__Your task__
Using the records below, repeat exactly the lines from the one holding "left shoulder: (736, 304)" through the one holding "left elbow: (476, 286)", both ends included, and no others.

__Provided information__
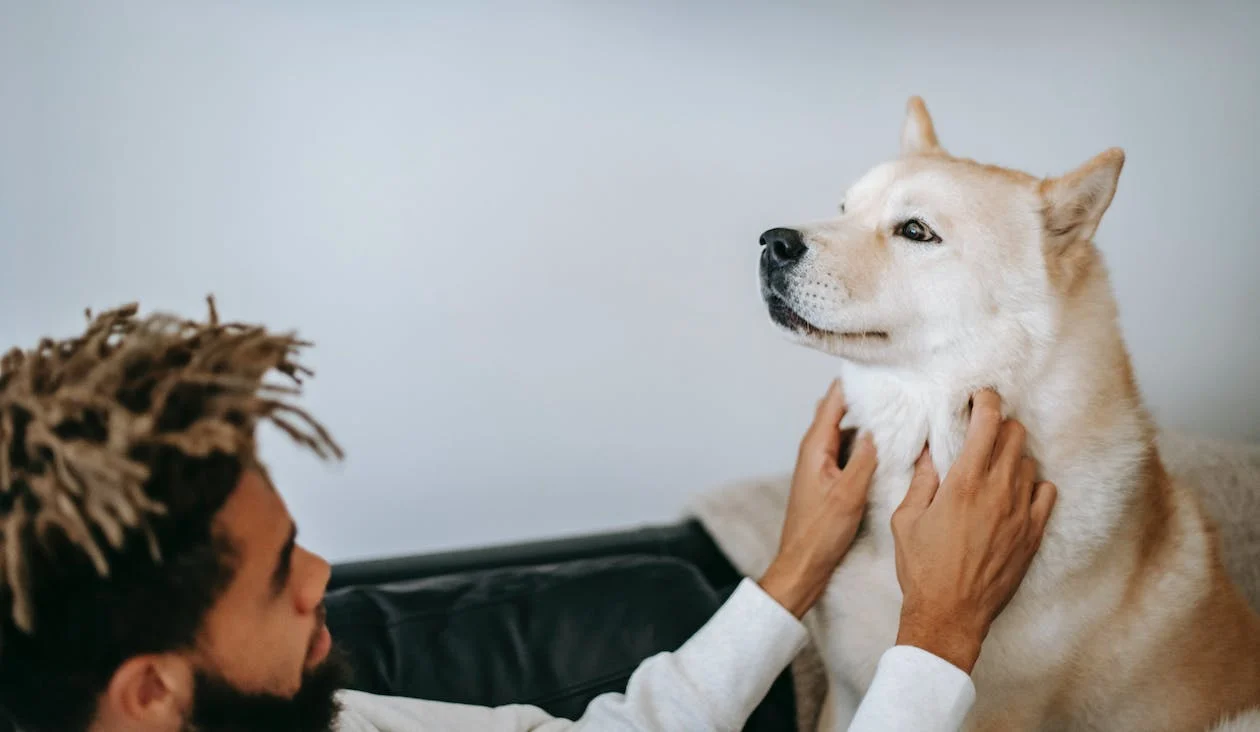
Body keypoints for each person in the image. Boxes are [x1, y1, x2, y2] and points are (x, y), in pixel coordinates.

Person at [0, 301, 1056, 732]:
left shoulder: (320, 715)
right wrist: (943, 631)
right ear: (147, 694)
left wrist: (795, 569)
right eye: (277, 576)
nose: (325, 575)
---
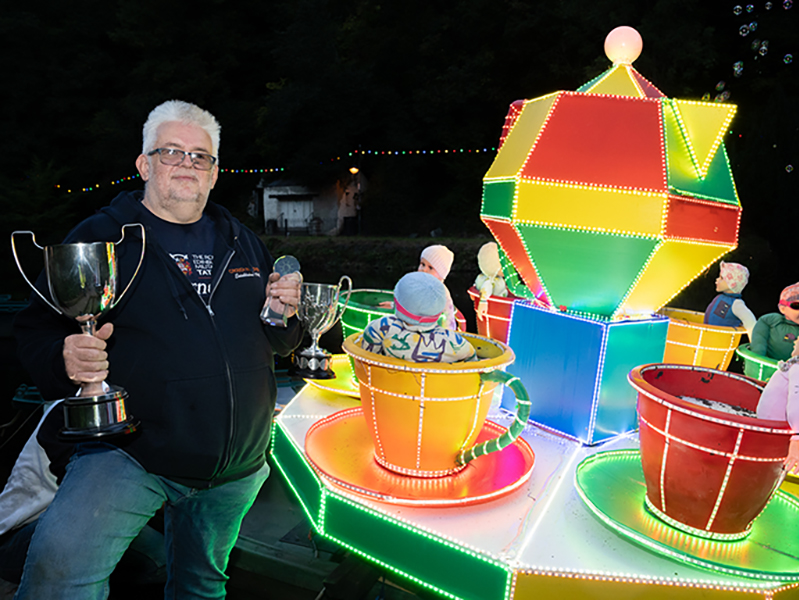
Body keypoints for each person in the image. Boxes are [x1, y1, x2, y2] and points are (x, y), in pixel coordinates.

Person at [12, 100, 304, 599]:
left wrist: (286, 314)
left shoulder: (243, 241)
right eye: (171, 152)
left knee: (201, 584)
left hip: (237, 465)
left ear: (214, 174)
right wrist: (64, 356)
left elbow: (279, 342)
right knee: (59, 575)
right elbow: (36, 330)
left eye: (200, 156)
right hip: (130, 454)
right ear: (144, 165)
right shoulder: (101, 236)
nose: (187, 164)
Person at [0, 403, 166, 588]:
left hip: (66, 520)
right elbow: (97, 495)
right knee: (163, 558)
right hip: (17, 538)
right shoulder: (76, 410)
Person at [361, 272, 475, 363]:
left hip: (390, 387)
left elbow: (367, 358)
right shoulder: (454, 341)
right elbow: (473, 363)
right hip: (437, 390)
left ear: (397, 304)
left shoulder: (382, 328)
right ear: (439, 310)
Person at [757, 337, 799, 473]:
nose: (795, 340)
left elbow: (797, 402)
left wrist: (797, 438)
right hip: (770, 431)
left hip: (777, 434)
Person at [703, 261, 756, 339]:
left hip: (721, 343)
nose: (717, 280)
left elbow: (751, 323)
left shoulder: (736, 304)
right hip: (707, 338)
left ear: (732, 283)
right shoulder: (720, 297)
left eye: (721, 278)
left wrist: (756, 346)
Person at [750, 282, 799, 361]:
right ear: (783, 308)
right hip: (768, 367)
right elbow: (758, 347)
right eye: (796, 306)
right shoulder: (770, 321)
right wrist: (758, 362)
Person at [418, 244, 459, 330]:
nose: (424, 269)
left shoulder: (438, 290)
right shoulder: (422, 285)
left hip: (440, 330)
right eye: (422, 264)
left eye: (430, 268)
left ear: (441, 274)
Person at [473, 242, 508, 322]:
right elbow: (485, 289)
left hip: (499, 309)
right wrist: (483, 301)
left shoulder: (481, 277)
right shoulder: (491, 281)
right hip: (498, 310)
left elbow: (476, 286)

__Problem solution__
left shoulder: (736, 304)
right hip: (707, 338)
left ear: (732, 283)
right shoulder: (720, 297)
left eye: (721, 278)
left wrist: (756, 346)
Person at [750, 282, 799, 361]:
right ear: (783, 308)
right hip: (768, 367)
right elbow: (758, 347)
right eye: (796, 306)
right shoulder: (770, 321)
right wrist: (758, 362)
Person at [418, 244, 459, 330]:
nose: (424, 269)
left shoulder: (438, 290)
right shoulder: (422, 285)
left hip: (440, 330)
right eye: (422, 264)
left eye: (430, 268)
left ear: (441, 274)
Person at [473, 242, 508, 322]:
right elbow: (485, 289)
left hip: (499, 309)
right wrist: (483, 301)
left shoulder: (481, 277)
right shoulder: (491, 281)
right hip: (498, 310)
left elbow: (476, 286)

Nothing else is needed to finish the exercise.